The Ebola virus, which is spread through contact with the bodily fluids of infected patients, was first detected in Guinea in March. It then spread to Liberia, Sierra Leone, Nigeria and Senegal, where at least one patient has been identified.

Nigeria,  the most populous nation in Africa, has already reported 19 cases and four deaths, most of them linked to a single traveler who flew to the commercial center, Lagos, from Liberia.

Local authorities managed to trace most of the people that come into contact with the man, but one of the contacts escaped from quarantine and fled to Port Harcourt, where it is suspected that more people could have been infected, Nigerian Health Minister Onyebuchi Chukwu said.

If this is confirmed to be true, it could easily become another viral spread of the diseases as witnessed in Liberia and Sierra Leone, where the countries’ poor health infrastructure have come under immense pressure from the Ebola outbreak.

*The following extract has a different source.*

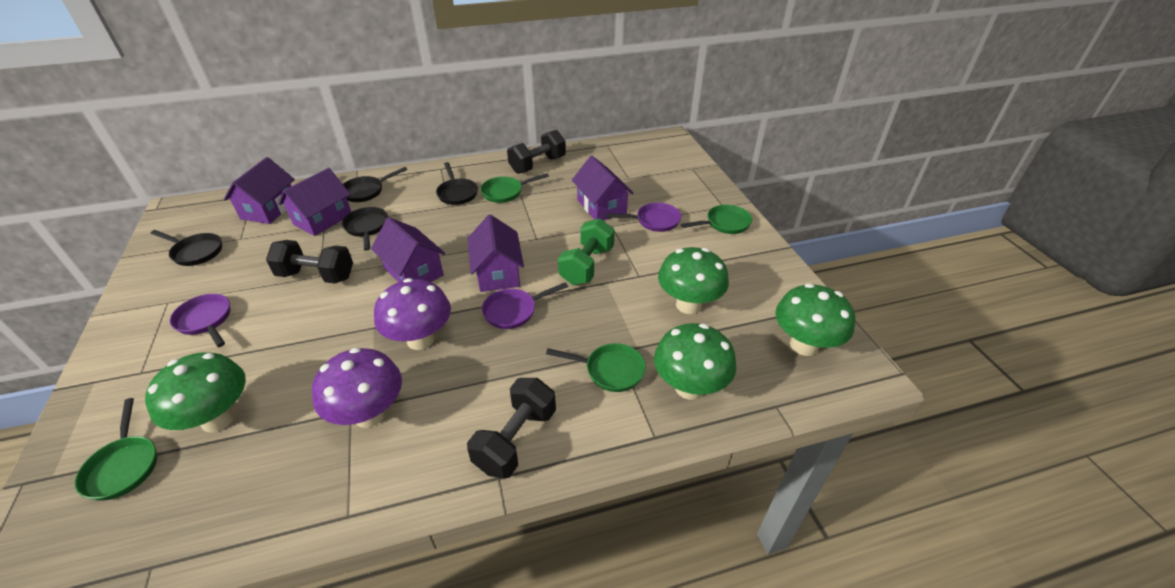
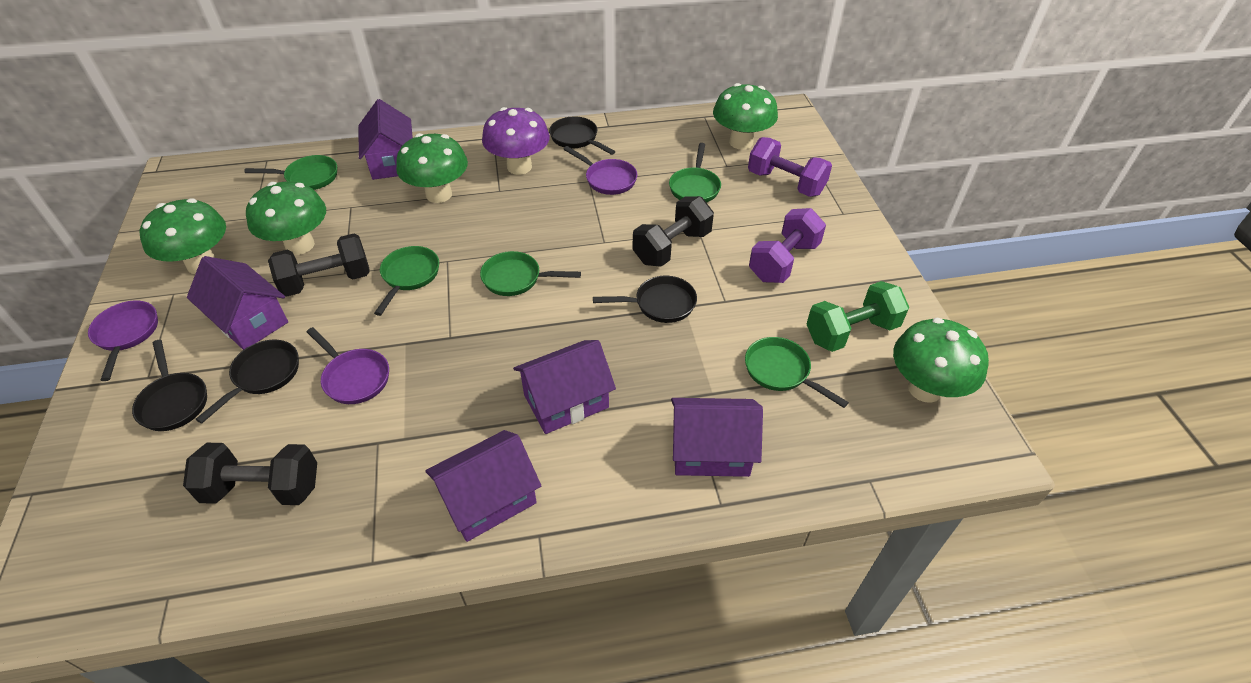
green mushroom: 4 -> 5
green pan: 4 -> 5
purple dumbbell: 0 -> 2
purple mushroom: 2 -> 1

The virus has taken a heavy toll on health workers in these countries, who account for more than 240 infected cases and more than 120 deaths.

“We are not being critical of our colleagues in west Africa. They suffer from a terrible lack of infrastructure and the sort of testing that everyone in our society takes for granted,” Bruce Ribner, medical director at Emory University Hospital in Atlanta  where the two American’s were treated told Scientific American.